Multi-modal machine learning and molecular modelling reveal structurally diverse inhibitors of Mycobacterium tuberculosis protein tyrosine phosphatase B

Protein tyrosine phosphatase B (PtpB) is a virulence-associated phosphotyrosine phosphatase secreted by Mycobacterium tuberculosis (Mtb), known to disrupt host immune signaling by dephosphorylating key proteins. Targeting PtpB represents a rational strategy for anti-TB drug discovery. This study presents an integrative computational framework for identifying and evaluating small-molecule inhibitors of Mtb PtpB. QSAR models were constructed using four molecular fingerprint types, CDK, PubChem, MACCS, and AtomPairs2DCount, as regression models predicting pIC 50 values. Multiple machine learning algorithms were evaluated, with model performance assessed via R 2 , RMSE, cross-validation, and Y-randomization. SHAP analysis was applied to the top-performing PubChem-SVR model to interpret key structural features. Top-ranked compounds were subjected to molecular docking followed by 250 ns MD simulations to examine binding stability.

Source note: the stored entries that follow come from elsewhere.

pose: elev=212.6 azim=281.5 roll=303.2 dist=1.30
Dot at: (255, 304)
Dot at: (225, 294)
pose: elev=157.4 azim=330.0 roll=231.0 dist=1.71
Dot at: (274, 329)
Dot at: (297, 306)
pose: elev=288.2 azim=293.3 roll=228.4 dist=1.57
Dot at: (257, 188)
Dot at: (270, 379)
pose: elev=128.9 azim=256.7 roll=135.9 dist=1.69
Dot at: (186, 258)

MM-GBSA and PCA were used for post-simulation analysis. Gene-level interactions were evaluated by comparing predicted compound targets with Mtb-related host genes. Among descriptors, the PubChem-RF model achieved the best performance. SHAP identified PubchemFP417 (alkyne), PubchemFP462 (carboxylic acid), PubchemFP143 (five-membered rings), and PubchemFP34 (sulfur-containing fragments) as major contributors. CHEMBL4635765 showed strong and stable binding within the PTP pocket, while isoxazole carboxylic acid maintained key interactions but with lower stability. Network analysis revealed four shared targets (APP, HDAC8, CACNA1B, pvdQ) and compound-specific links to immune-related genes, including PTPN1 and NFKB1. This integrative computational study combines machine learning, structural modeling, and network pharmacology to provide mechanistic insights into PtpB inhibition and to identify promising chemical scaffolds for future anti-tubercular research. As the analysis is entirely computational, experimental validation will be required to confirm the predicted activities.